In our patient, the serology for antinuclear, antineutrophil cytoplasmic and antiglomerular basement antibodies were negative. A renal biopsy revealed deposition of haemosiderin in the tubules without any evidence of glomerular or interstitial pathology.

 Q. What could have been the cause of renal involvement in this patient?
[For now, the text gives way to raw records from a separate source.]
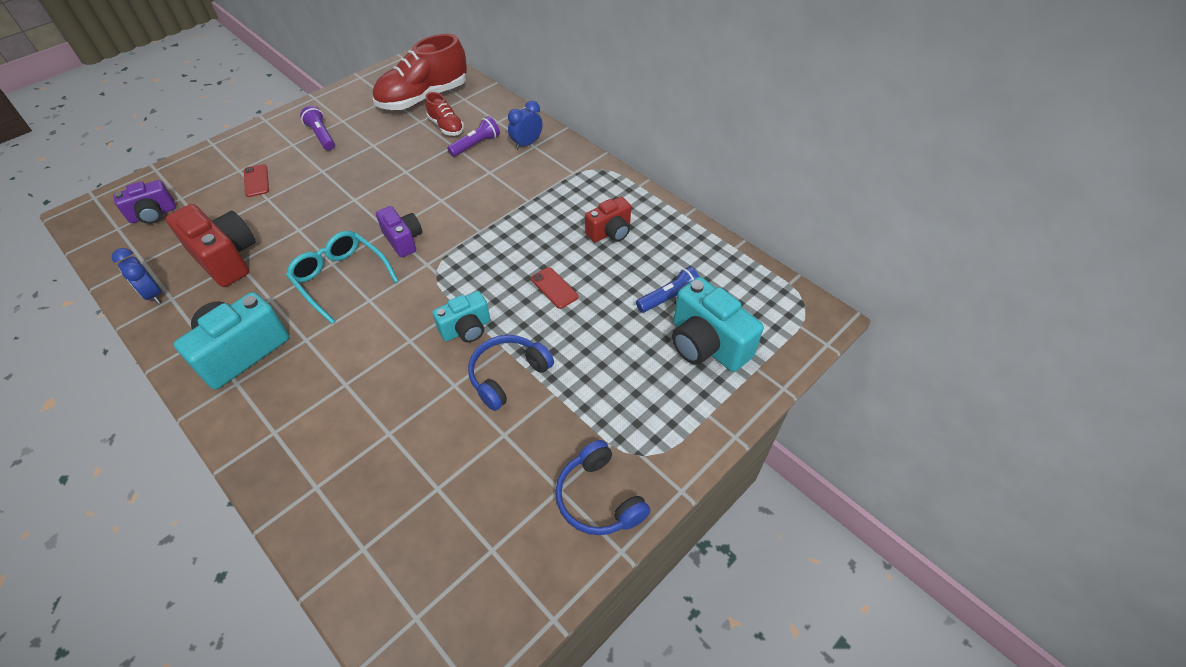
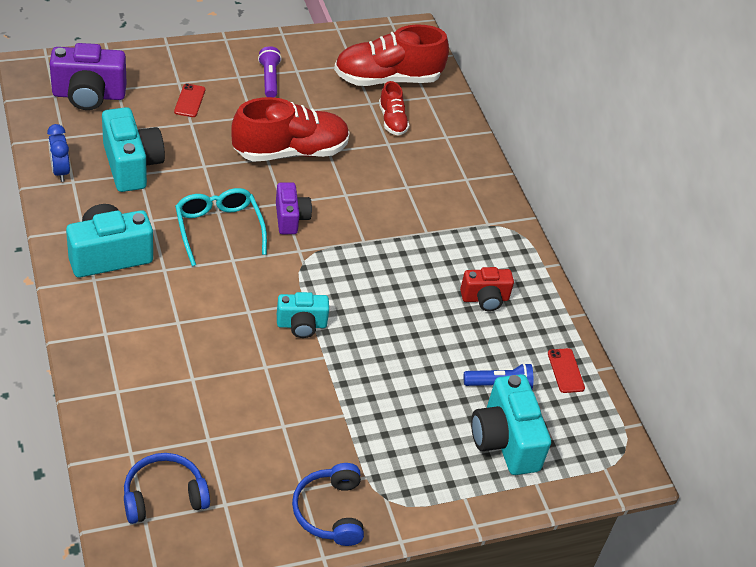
camera: 20 degrees right, 5 degrees down
(153, 214) = (89, 95): purple camera -> purple camera, size x1.63
(226, 258) = (131, 165): red camera -> turquoise camera
(372, 185) = (290, 151): none -> red shoe
(476, 145) = (410, 152): purple flashlight -> none
(508, 375) = (314, 380): blue headphones -> blue headphones (164, 496)
(527, 144) = (460, 173): blue clock -> none
(554, 288) = (400, 325): red phone -> red phone (565, 371)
Answer: In this case the exact cause remained unknown. However, since the renal pathology was noticed at the time of CVT and improved with glucocorticoid and anticoagulant therapy, a possibility of microvascular thrombosis[16] being the cause of renal dysfunction cannot be excluded.

 Q. How is PNH treated?



Answer: During acute haemolytic episodes transfusion therapy is helpful in raising the haemoglobin level and suppressing the bone marrow production of RBC. Glucocorticoids and danazol have been reported to reduce the rate of haemolysis. Patients presenting with acute thrombosis require urgent thrombolytic/anticoagulant therapy. Long-term oral anticoagulation therapy is required in cases with cerebral thrombosis or Budd-Chiari syndrome.[4] Bone marrow transplantation should be considered early in the disease course in patients with either bone marrow failure or thrombosis.

 Q. How is response to therapy monitored?



Answer: Response to therapy is monitored by normalization of haemoglobin level, reticulocyte count, platelet count, plasma haemoglobin levels and proteinuria.

Two weeks later his haemogram normalized. Six weeks later urine examination showed albuminuria to be within the normal range [Figure 2]. Computerized tomogram, 11 months later, did not reveal any infarct in the brain or thrombus in the cranial venous sinus. He did not have any more episodes of thrombosis during the past 12 months.

 Q. How common is bone marrow failure in PNH?



Answer: The exact cause of bone marrow failure in PNH is not known. In about 10% of patients, aplastic anaemia evolves and 5% of the known aplastic anaemia patients eventually develop PNH.[2]

 Acknowledgement



The authors are grateful to Professor Neelam Varma, Department of Haematology, Postgraduate Institute of Medical Education and Research, Chandigarh, for carrying out the flowcytometric analysis.